City Gay Bashing on Broadway: Young Man Attacked and Dragged From Car Over Labor Day Weekend
posted by September 6 at 10:10 AMon
[Originally posted yesterday evening.]
Andrew Geske, 26, was walking home from the Capitol Hill gay bar Pony early Monday morning when, according to a police report and Geske’s own recounting of events for The Stranger, he was attacked by a young man driving a black BMW and then dragged down Broadway as the car sped away and a passenger held onto Geske’s arms.
Geske, a barback at a nearby bar and a personal trainer, suffered sprained fingers and scrapes on his back, elbows, and knee, but is otherwise unharmed. “It was a gay bashing,” Geske told The Stranger. “Word needs to get out that gays are still being targeted. Call me naive, but I didn’t think this could happen here.”
He sent these pictures this afternoon:
According to the Seattle Police report, the attack is being investigated as a bias crime. It began around 2:30 a.m. on Monday, Sept. 3, along the stretch of Broadway that runs between Seattle Central Community College and the Bonney-Watson Funeral home. The Black BMW pulled up alongside Geske and his roommate as they were walking home from Pony holding hands. Geske told me he assumed, since the car was pulling up to him, that one of his friends was driving, and he went over to say hi.
“I had just started walking up to the car when the driver got out of the car, yelling, ‘Get the fuck away from my car, faggots,’” he told me. “Then he slammed a punch into my face.”
Geske is a tall man—6’ 2”, 180 pounds—but he says his attacker was taller than him, and proceeded to hit him several more times in the face. “I fell against the car,” Geske told me. “My arm ended up inside of their window, which was down… The passenger grabbed onto my arm, and they just peeled out driving real fast. I just remember staring at my roommate on the sidewalk, trying to figure out what was going on. It happened in like five seconds, all of this.”

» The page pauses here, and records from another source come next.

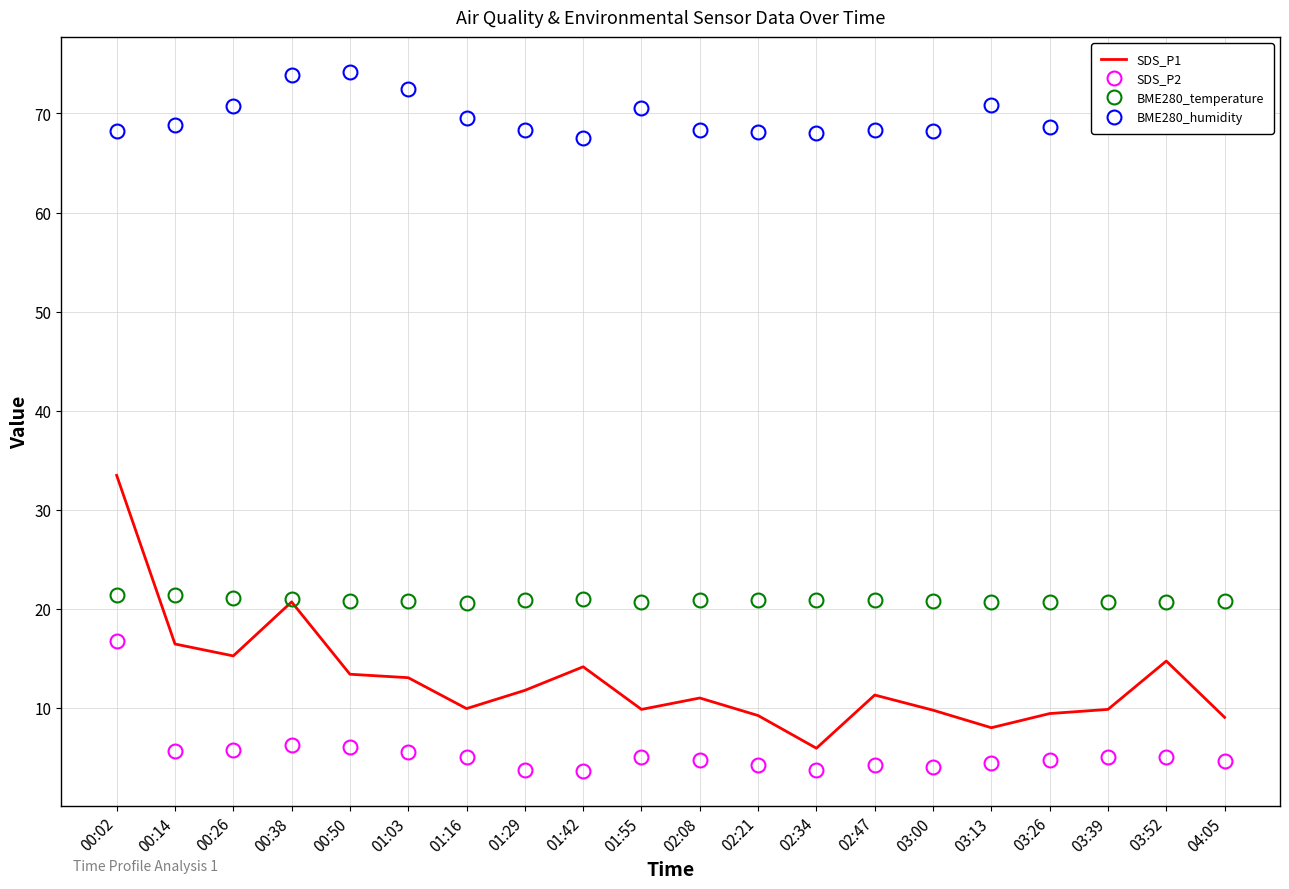

At how many categories does at least one series exceed 33?

20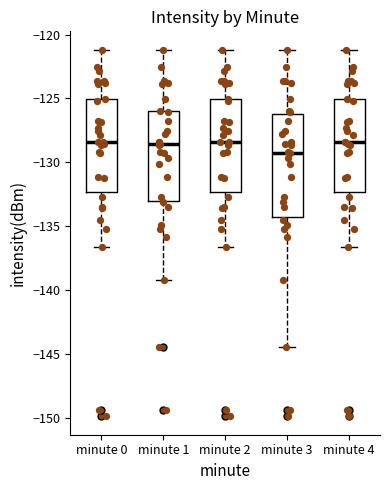

Reading left to right, transcribe this box plot: for each box, give where its median line is, the range the box spans, and where its two whiskers end, as read against the y-axis. The values are not printed on the chart, so give them approximately, as read against the axis.

minute 0: median -128.5, box -132.5 to -125.0, whiskers -136.5 to -121.0
minute 1: median -128.5, box -133.0 to -126.0, whiskers -139.0 to -121.0
minute 2: median -128.5, box -132.5 to -125.0, whiskers -136.5 to -121.0
minute 3: median -129.5, box -134.5 to -126.0, whiskers -144.5 to -121.0
minute 4: median -128.5, box -132.5 to -125.0, whiskers -136.5 to -121.0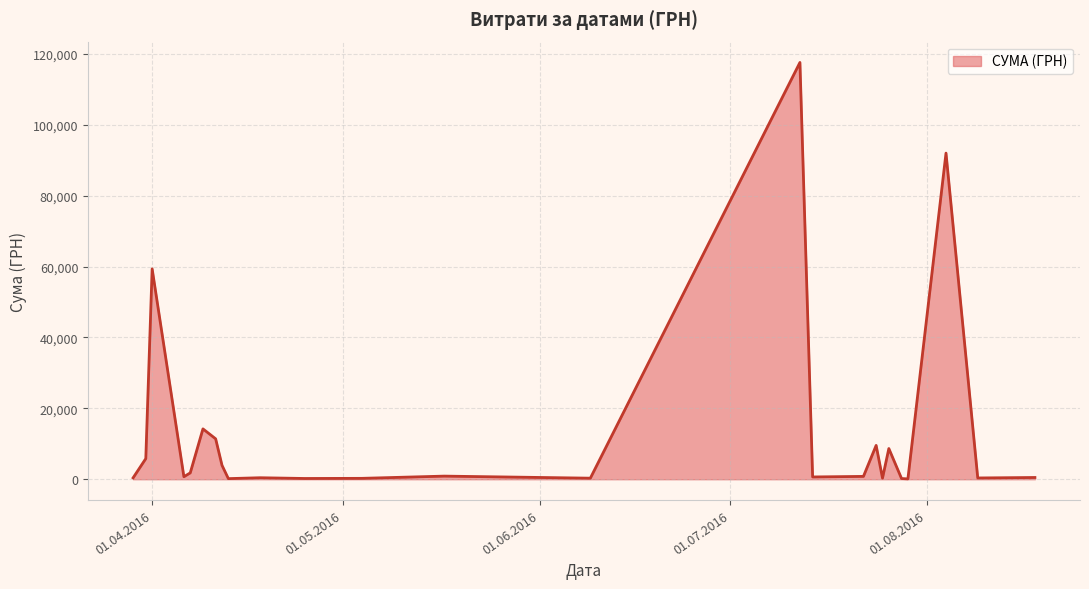

What is the maximum value shown in the chart?

117568.8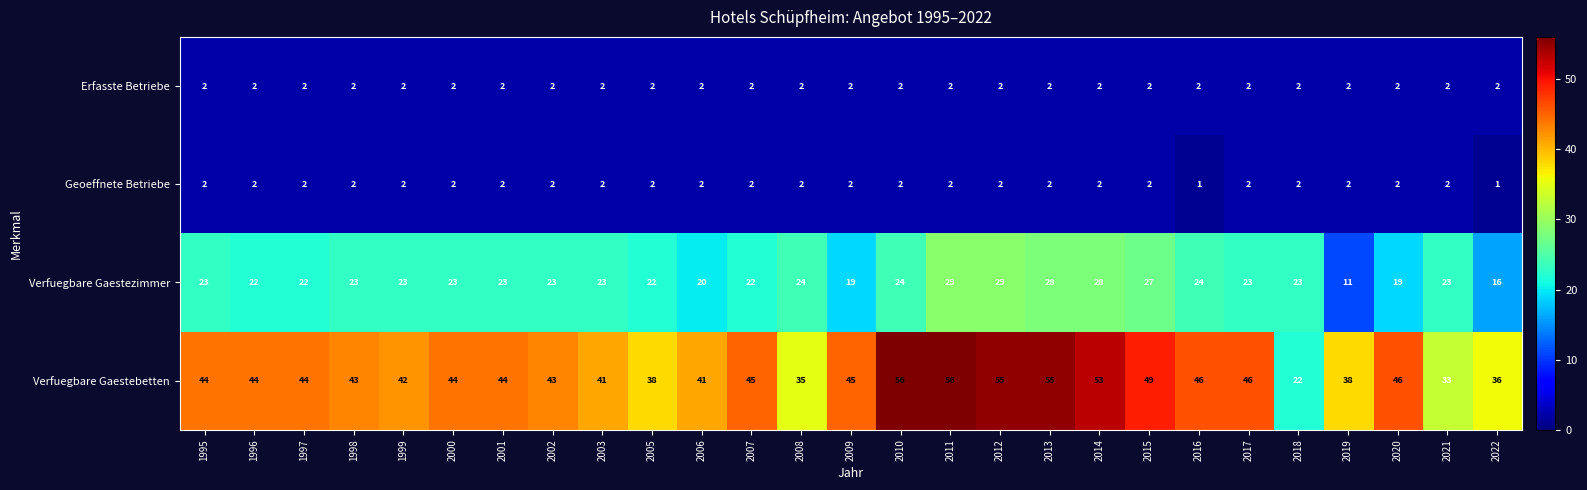

What value does the Verfuegbare Gaestezimmer series have at 2015, to the nearest 10?

30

Geske had been drinking, he said, but “all of a sudden I was completely sober, realizing I was driving along the ground.”
He was dragged, he said, for several blocks, past the Jack in the Box at the intersection of Broadway and Denny, past Dick’s Drive-In. He finally pulled himself free at the intersection of Broadway and John. “I freed myself loose and kind of rolled away onto the ground,” Geske told me. “They were gone real quick.”
A witness told police that she heard the people in the car calling Geske and his roommate “faggots” and “homos.”
No one was able to get the car’s license plate.
Geske has lived in Seattle for nine years, and said nothing like this had ever happened to him before—although sometimes, when he and a boyfriend used to walk across the Denny overpass to the club El Corazon, drivers would yell out the window and call them faggots. “We just said, ‘Oh, must be the edge of Capitol Hill,’” he told me.
On Monday, at a Labor Day BBQ he’d already planned, gay friends kept coming up to Geske and telling him about their recent experiences being gay bashed, he said. One of them recounted an experience that happened recently on Capitol Hill.
Police spokesman Mark Jamieson says he isn’t aware of any data showing an increase in gay bashings on Capitol Hill lately, but some anecdotal evidence suggests that as the neighborhood changes—more straight clubs, more people who commute to the Hill at night to party—the climate for gays is changing. Geske, too, had heard the grumblings about the changing neighborhood well before he was attacked.
“I guess I do feel like it’s less of a home for gay people,” he told me. “And you want to think that’s OK, because even the people who aren’t gay might be OK with gay people. But apparently some of them want to drag you down the street.”